The ACLU believes that the rights of public employees to organize and bargain collectively are important aspects of the First Amendment right to freedom of association. The value of collective bargaining, however, would be seriously diminished if the state were free to abandon its obligations under a collective bargaining agreement.

Public Act 4 gives Michigan’s “emergency managers” unchecked authority to cancel or modify collective bargaining agreements, even when there are other alternatives for dealing with local budget shortfalls.

In 2011 and 2012, the state-appointed emergency manager for the City of Pontiac drastically cut the lifetime health care benefits that had been promised to city retirees, many of whom are living on fixed incomes and can’t afford to continue health coverage on their own. The retirees’ motion for a preliminary injunction against the cuts was denied.

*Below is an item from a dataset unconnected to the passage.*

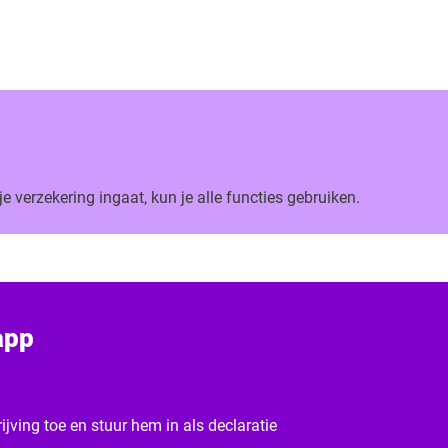
 verzekering ingaat, kun je alle functies gebruiken.
app
jving toe en stuur hem in als declaratie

In 2013 the ACLU of Michigan filed a friend-of-the-court brief in the U.S. Court of Appeals for the Sixth Circuit, which heard the retirees’ case in an “en banc” appeal. The ACLU’s brief argued that the emergency manager’s actions violate the provision of the U.S. Constitution that prohibits the impairment of contracts.

In May 2014 the Sixth Circuit remanded the case to the district court for additional fact-finding and analysis on the contracts claim and other issues.

(City of Pontiac Retired Employees Ass’n v. Schimmel; ACLU Attorney Dan Korobkin; Cooperating Attorney Avani Bhatt.)